R2G alles Ok? Mitnichten. Assmann und Krause über rot-rot-grüne Stadtpolitik für mildtätige Milliardäre
In ihrem Rettungs-Rationalisierungs-Runterwirtschaftungs-Schleuderprozess landeten die Warenhausketten Karstadt und Kaufhof zuletzt bei René Benko, einem zwielichtigen Immobilienmilliardär aus Österreich mit seinem Unternehmen Signa. Dessen Interesse, neben der Förderung rechter Ekelparteien, liegt nicht im Verkauf von Gebrauchsgütern, sondern in der Verwertung der Immobilienstandorte, wie sich deutlich am Hermannplatz im Berliner Bezirk Kreuzberg zeigt. Dort will er das Karstadt-Kaufhaus abreißen und sich stattdessen für eine halbe Milliarde Euro mit einer Beton-Kopie eines 20er-Jahre Hochhauses ein Protz-Denkmal hinklotzen.

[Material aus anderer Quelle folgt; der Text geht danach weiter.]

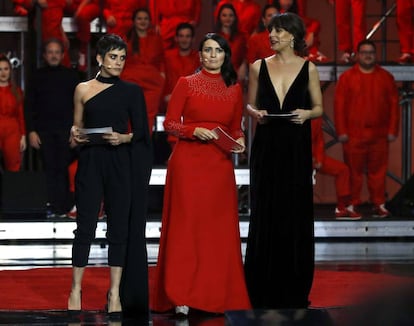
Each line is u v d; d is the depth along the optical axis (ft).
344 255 107.55
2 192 121.19
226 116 71.97
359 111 123.34
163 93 126.41
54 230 118.42
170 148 130.00
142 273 70.49
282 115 71.05
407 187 129.39
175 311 71.36
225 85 72.28
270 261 72.95
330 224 122.52
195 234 70.69
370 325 38.86
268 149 73.05
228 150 70.38
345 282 86.33
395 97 124.47
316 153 121.70
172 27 134.92
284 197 72.84
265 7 123.75
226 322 54.13
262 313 54.75
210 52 71.41
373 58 123.24
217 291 70.28
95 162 69.82
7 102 123.44
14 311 71.97
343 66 131.54
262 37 122.83
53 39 120.88
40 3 125.90
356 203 125.39
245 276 73.61
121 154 69.87
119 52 70.38
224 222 71.36
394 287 39.42
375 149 124.16
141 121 70.33
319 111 72.95
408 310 38.58
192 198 70.85
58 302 75.77
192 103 71.51
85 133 68.33
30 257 103.45
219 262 70.74
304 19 134.10
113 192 69.82
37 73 121.29
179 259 70.13
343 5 133.59
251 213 73.92
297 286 73.00
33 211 121.08
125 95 70.38
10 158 124.06
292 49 73.51
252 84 74.33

Vom Unglück zum Glücksfall
»Hypergentrifizierung – geil«, dachte sich die grüne Wirtschaftssenatorin, denn man gibt sich gern weltstädtisch, und die SPD verfiel sofort in einen Wir-sind-wieder-wer-Rausch. Doch die Anwohnenden protestieren, die LINKE Basis ist auch dagegen und der zuständige Bezirk Kreuzberg verweigerte die Baugenehmigung. Dann kam Corona. Benko, der auch sich selbst dieses Jahr nur bescheidene 100 Millionen Euro Dividende auszahlt, kündigte die verlustbedingte Schließung diverser Kaufhäuser in Berlin an – es sei denn, der Senat ließe ihn vier Milliarden Euro in bislang nicht genehmigte Hochhäuser versenken. So wurde aus dem Unglück doch noch ein Glücksfall: Benko gibt einigen der Beschäftigten durch den befristeten Weiterbetrieb sowieso profitabler Filialen ein Gnadenbrot und schenkt der Stadt dafür noch drei Leuchtturmprojekte. Den Stolz über den erfolgreichen Deal konnte dann auch LINKE-Senator Klaus Lederer nicht mehr verbergen.
Der mildtätige Milliardär
Der mildtätige Milliardär engagiert sich nicht nur für seine Angestellten und die Aufwertung von Problemkiezen, auch beim Klimaschutz ist Benko weit vorn. Ohne Gegenleistung spendete er Berlin bereits 80 Meter sicheren Radweg – durch den Innenhof von Karstadt. Die CO2-Bilanz seines Hochhausmonsters ließe sich leicht ausgleichen, wenn dafür der Autoverkehr vom angrenzenden Hermannplatz umgelenkt wird. Eine Idee, die die Lokalpolitik dankbar aufgreift. Dass Benkos Nachhaltigkeitskonzept so gut ankommt, ist kein Zufall. Schließlich hat ihn die Firma des bekanntesten ehemaligen Grünen-Politikers Joschka Fischer Consulting dabei unterstützt.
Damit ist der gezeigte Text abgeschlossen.